Copy the data word for word, from the line containing "Submit a Comment" through the end of the data, both included. Leave the pictures out of your answer.

Data provided:
<<<<
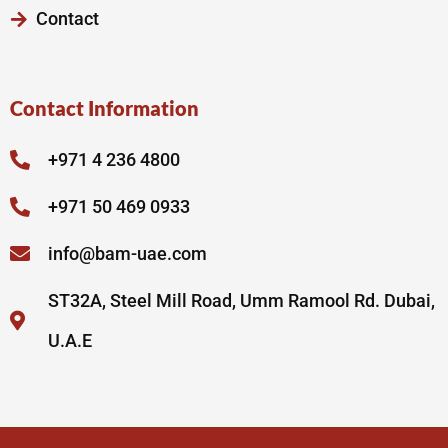
Contact
Contact Information
+971 4 236 4800
+971 50 469 0933
info@bam-uae.com
ST32A, Steel Mill Road, Umm Ramool Rd. Dubai,
U.A.E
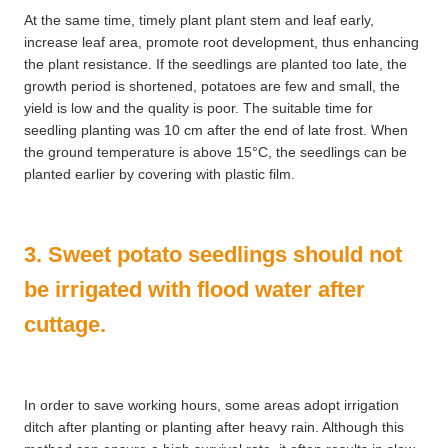
At the same time, timely plant plant stem and leaf early,
increase leaf area, promote root development, thus enhancing
the plant resistance. If the seedlings are planted too late, the
growth period is shortened, potatoes are few and small, the
yield is low and the quality is poor. The suitable time for
seedling planting was 10 cm after the end of late frost. When
the ground temperature is above 15°C, the seedlings can be
planted earlier by covering with plastic film.
3. Sweet potato seedlings should not
be irrigated with flood water after
cuttage.
In order to save working hours, some areas adopt irrigation
ditch after planting or planting after heavy rain. Although this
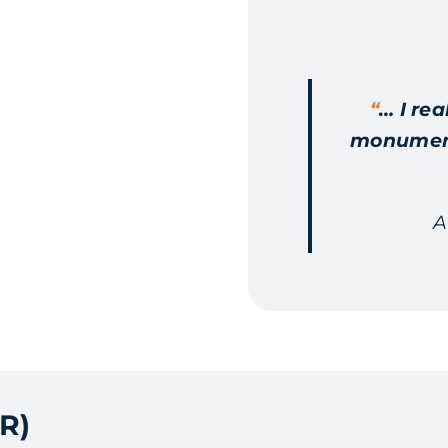
“
… I rea
monumenta
A
R)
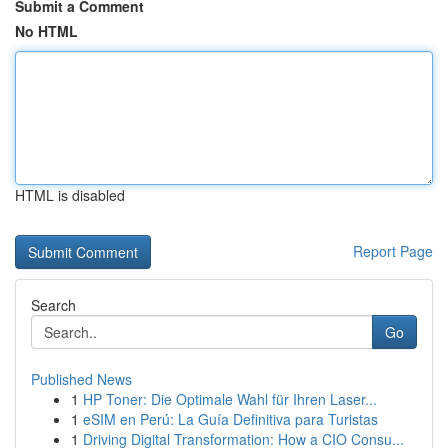
Submit a Comment
No HTML
HTML is disabled
Report Page
Search
Go
Published News
1
HP Toner: Die Optimale Wahl für Ihren Laser...
1
eSIM en Perú: La Guía Definitiva para Turistas
1
Driving Digital Transformation: How a CIO Consu...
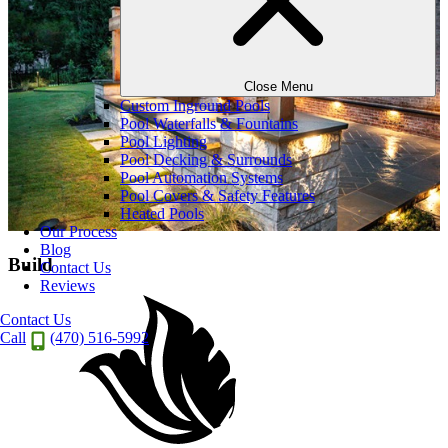
Close Menu
Custom Inground Pools
Pool Waterfalls & Fountains
Pool Lighting
Pool Decking & Surrounds
Pool Automation Systems
Pool Covers & Safety Features
Heated Pools
Our Process
Blog
Build
Contact Us
Reviews
Contact Us
Call
(470) 516-5992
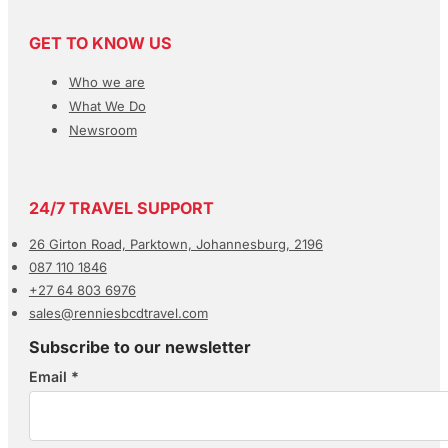
GET TO KNOW US
Who we are
What We Do
Newsroom
24/7 TRAVEL SUPPORT
26 Girton Road, Parktown, Johannesburg, 2196
087 110 1846
+27 64 803 6976
sales@renniesbcdtravel.com
Subscribe to our newsletter
Email
*
Section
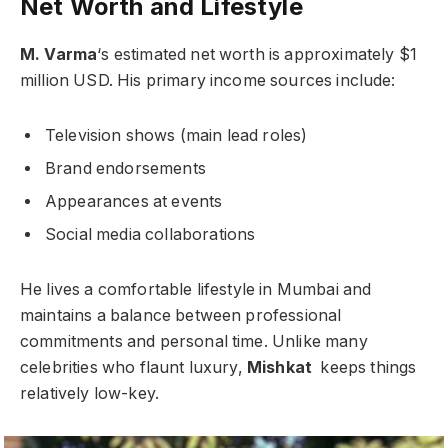
Net Worth and Lifestyle
M. Varma
‘s estimated net worth is approximately $1
million USD. His primary income sources include:
Television shows (main lead roles)
Brand endorsements
Appearances at events
Social media collaborations
He lives a comfortable lifestyle in Mumbai and
maintains a balance between professional
commitments and personal time. Unlike many
celebrities who flaunt luxury,
Mishkat
keeps things
relatively low-key.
>>>>
Exercise solution:
Submit a Comment
No HTML
HTML is disabled
Report Page
Search
Go
Published News
1
HP Toner: Die Optimale Wahl für Ihren Laser...
1
eSIM en Perú: La Guía Definitiva para Turistas
1
Driving Digital Transformation: How a CIO Consu...
Close Menu
Custom Inground Pools
Pool Waterfalls & Fountains
Pool Lighting
Pool Decking & Surrounds
Pool Automation Systems
Pool Covers & Safety Features
Heated Pools
Our Process
Blog
Build
Contact Us
Reviews
Contact Us
Call
(470) 516-5992
GET TO KNOW US
Who we are
What We Do
Newsroom
24/7 TRAVEL SUPPORT
26 Girton Road, Parktown, Johannesburg, 2196
087 110 1846
+27 64 803 6976
sales@renniesbcdtravel.com
Subscribe to our newsletter
Email
*
Section
Net Worth and Lifestyle
M. Varma
‘s estimated net worth is approximately $1
million USD. His primary income sources include:
Television shows (main lead roles)
Brand endorsements
Appearances at events
Social media collaborations
He lives a comfortable lifestyle in Mumbai and
maintains a balance between professional
commitments and personal time. Unlike many
celebrities who flaunt luxury,
Mishkat
keeps things
relatively low-key.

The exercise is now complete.